The supporting cast hold their own beautifully alongside Pedersen. Alex Russell is terrific as Josh, a young cop caught between his moral duties and the allure of those seeking to corrupt him. Russell’s youthful, bombastic energy works beautifully alongside the tortured Jay. It also features Jacki Weaver as homely and sinister Goldstone mayor Maggie, David Wenham as oily mining contractor Johnny, and Tommy Lewis and David Gulpilil as indigenous community leaders Tommy and Jimmy, both caught between protecting their community and caving in to the demands of the mining industry. It’s a wonderfully strong ensemble, and all of whom adhere to the noir tone Ivan Sen has so carefully set. As Jay and Josh finally reach an endgame, the film and its characters reach an explosive climax that will define the actions of Goldstone and its inhabitants.
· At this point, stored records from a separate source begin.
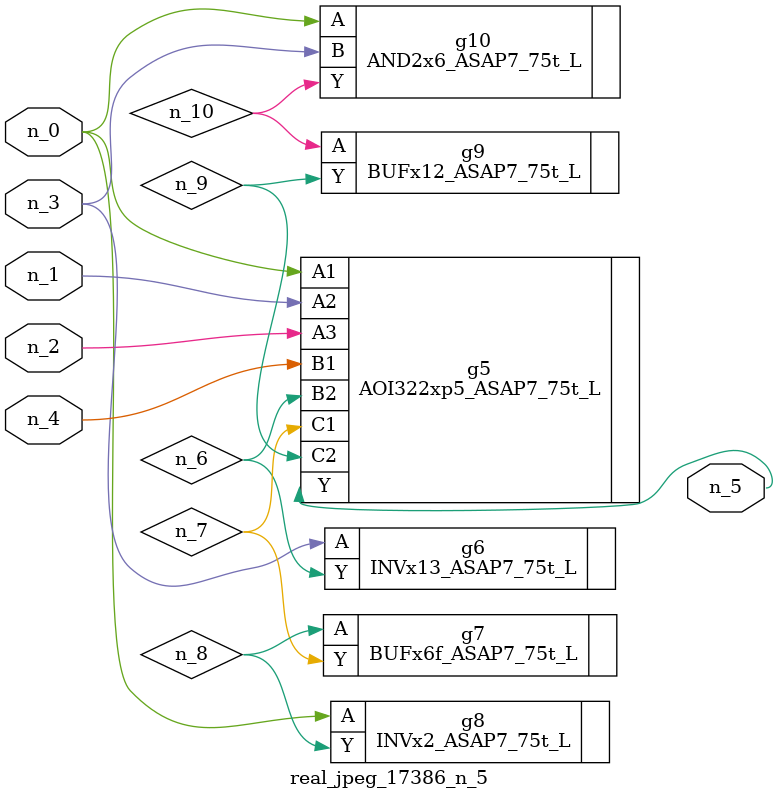
<source format=v>
module real_jpeg_17386_n_5 (n_4, n_0, n_1, n_2, n_3, n_5);

input n_4;
input n_0;
input n_1;
input n_2;
input n_3;

output n_5;

wire n_8;
wire n_6;
wire n_7;
wire n_10;
wire n_9;

AOI322xp5_ASAP7_75t_L g5 ( 
.A1(n_0),
.A2(n_1),
.A3(n_2),
.B1(n_4),
.B2(n_6),
.C1(n_7),
.C2(n_9),
.Y(n_5)
);

INVx2_ASAP7_75t_L g8 ( 
.A(n_0),
.Y(n_8)
);

AND2x6_ASAP7_75t_L g10 ( 
.A(n_0),
.B(n_3),
.Y(n_10)
);

INVx13_ASAP7_75t_L g6 ( 
.A(n_3),
.Y(n_6)
);

BUFx6f_ASAP7_75t_L g7 ( 
.A(n_8),
.Y(n_7)
);

BUFx12_ASAP7_75t_L g9 ( 
.A(n_10),
.Y(n_9)
);


endmodule
</source>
‘Goldstone’ is a film populated by ghosts - an Australian past built on the exploitation and mistreatment of minorities in the relentless strive for "civilisation". It’s an incredibly impressive piece of Australian cinema, one that balances technical skill, important questions and edge-of-your seat entertainment. Ivan Sen has thrown down the gauntlet for one of the best Australian films this year, and if it achieves the financial success it so clearly deserves, will continue to explore the enigmatic figure of Detective Jay Swan and his continuing journey towards his (and our) redemption.